**Estratto del testo:**
┌──

“Uroboro”: l’arte optical e cinetica di Marina Apollonio al BAC Bellano Arte Cultura

LECCO\ aise\ - Con la mostra Uroboro di Marina Apollonio (1940), esponente di primo piano dell’arte optical e cinetica internazionale, BAC Bellano Arte Cultura apre il programma di mostre ideate per indagare i linguaggi del contemporaneo in relazione all’identità del luogo, del paesaggio e della sua memoria.
Curata da Chiara Gatti, la mostra presenta sino al 26 ottobre due installazioni site-specific di Marina Apollonio distribuite tra il Museo Giancarlo Vitali, dove dialoga con la collezione permanente, e lo spazio al piano terra di San Nicolao Arte Contemporanea.
Reduce dall’importante retrospettiva allestita alla Peggy Guggenheim Collection di Venezia, conclusasi lo scorso marzo, Apollonio approda a Bellano con un progetto inedito, destinato a modificare la percezione degli ambienti che accolgono le sue opere di ampie dimensioni, una Dinamica circolare, di 4 metri e mezzo di diametro, e una Ellisse prospettica, di due metri di altezza.
Uroboro: simbolo del cosmo e dell’eterno
Il titolo della mostra, Uroboro, è un riferimento esplicito alla circolarità dei lavori dell’artista, che si legano idealmente all’iconografia sacra che riecheggia in sottotraccia alla storia secolare di San Nicolao, ai suoi affreschi trecenteschi e alle tracce liturgiche dell’originario convento degli Umiliati.
Simbolo del cosmo e dell’eterno sin dalla tradizione egizia, l’uroboro era il serpente che, mordendosi la coda, disegnava un anello magico, allegoria dell’infinito rigenerarsi della vita. Una nuova leggenda dalle forme astratte abita ora la ex chiesa e coinvolge il pubblico in un viaggio sensoriale, in una interazione fisica con l’immagine che inganna i sensi e, allo stesso tempo, li attiva.

└──

**Compiti scritti:**
a) Puoi riscrivere il brano sulla mostra Uroboro, dalla parte che si apre con le parole "Reduce dall’importante retrospettiva" fino a quella che si chiude con "metri di altezza.", sostituendo "Bellano" con "Lecco"?
b) Rispondi a queste domande sul brano sulla mostra Uroboro:
(i) Chi ha curato la mostra?
(ii) Fino a quale data sono presentate le due installazioni?
(iii) Quanto misura il diametro della Dinamica circolare?
c) Quali istituzioni e spazi espositivi sono nominati nel brano sulla mostra Uroboro? Elencali tutti.

**Righe memorizzate:**

┌──

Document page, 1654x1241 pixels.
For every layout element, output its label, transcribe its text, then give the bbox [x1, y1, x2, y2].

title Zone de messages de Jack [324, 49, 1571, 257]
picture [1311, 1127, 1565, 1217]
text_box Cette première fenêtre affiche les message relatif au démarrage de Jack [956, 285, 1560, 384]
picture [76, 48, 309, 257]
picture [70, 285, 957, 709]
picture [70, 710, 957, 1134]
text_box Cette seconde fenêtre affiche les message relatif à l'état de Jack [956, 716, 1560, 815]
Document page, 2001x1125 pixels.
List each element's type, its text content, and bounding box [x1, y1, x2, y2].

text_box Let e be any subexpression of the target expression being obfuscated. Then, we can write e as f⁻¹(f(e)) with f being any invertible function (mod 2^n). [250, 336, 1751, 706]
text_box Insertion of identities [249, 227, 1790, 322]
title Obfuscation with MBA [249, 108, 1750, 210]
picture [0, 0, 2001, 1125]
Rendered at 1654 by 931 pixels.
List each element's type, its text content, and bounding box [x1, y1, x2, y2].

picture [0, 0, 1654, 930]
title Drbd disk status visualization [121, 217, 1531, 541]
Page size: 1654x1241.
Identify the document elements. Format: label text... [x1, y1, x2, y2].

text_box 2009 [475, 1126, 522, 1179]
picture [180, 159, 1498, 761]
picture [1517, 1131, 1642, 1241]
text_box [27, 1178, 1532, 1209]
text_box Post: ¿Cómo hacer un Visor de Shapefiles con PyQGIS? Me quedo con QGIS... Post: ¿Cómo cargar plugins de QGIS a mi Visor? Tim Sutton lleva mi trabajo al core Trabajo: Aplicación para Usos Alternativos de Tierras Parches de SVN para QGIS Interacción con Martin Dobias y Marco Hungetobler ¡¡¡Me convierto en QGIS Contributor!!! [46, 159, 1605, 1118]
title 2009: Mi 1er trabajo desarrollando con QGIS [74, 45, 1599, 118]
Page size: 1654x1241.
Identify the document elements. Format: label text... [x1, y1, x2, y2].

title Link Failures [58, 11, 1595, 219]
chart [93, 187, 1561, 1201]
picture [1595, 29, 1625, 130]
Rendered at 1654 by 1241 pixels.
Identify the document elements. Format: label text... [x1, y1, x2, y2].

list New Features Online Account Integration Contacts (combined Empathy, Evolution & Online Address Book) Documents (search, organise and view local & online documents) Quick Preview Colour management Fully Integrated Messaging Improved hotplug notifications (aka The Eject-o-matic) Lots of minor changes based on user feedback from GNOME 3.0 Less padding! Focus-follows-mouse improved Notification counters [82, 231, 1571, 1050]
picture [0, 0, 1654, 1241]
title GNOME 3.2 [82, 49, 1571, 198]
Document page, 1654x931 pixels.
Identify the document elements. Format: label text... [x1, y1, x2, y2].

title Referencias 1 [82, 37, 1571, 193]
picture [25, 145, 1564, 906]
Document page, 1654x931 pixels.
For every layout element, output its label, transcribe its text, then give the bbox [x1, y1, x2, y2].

└──

**Risposte ai compiti:**
a)
Reduce dall’importante retrospettiva allestita alla Peggy Guggenheim Collection di Venezia, conclusasi lo scorso marzo, Apollonio approda a Lecco con un progetto inedito, destinato a modificare la percezione degli ambienti che accolgono le sue opere di ampie dimensioni, una Dinamica circolare, di 4 metri e mezzo di diametro, e una Ellisse prospettica, di due metri di altezza.

b)
(i) Chiara Gatti.
(ii) Fino al 26 ottobre.
(iii) 4 metri e mezzo.

c)
BAC Bellano Arte Cultura
Museo Giancarlo Vitali
San Nicolao Arte Contemporanea
Peggy Guggenheim Collection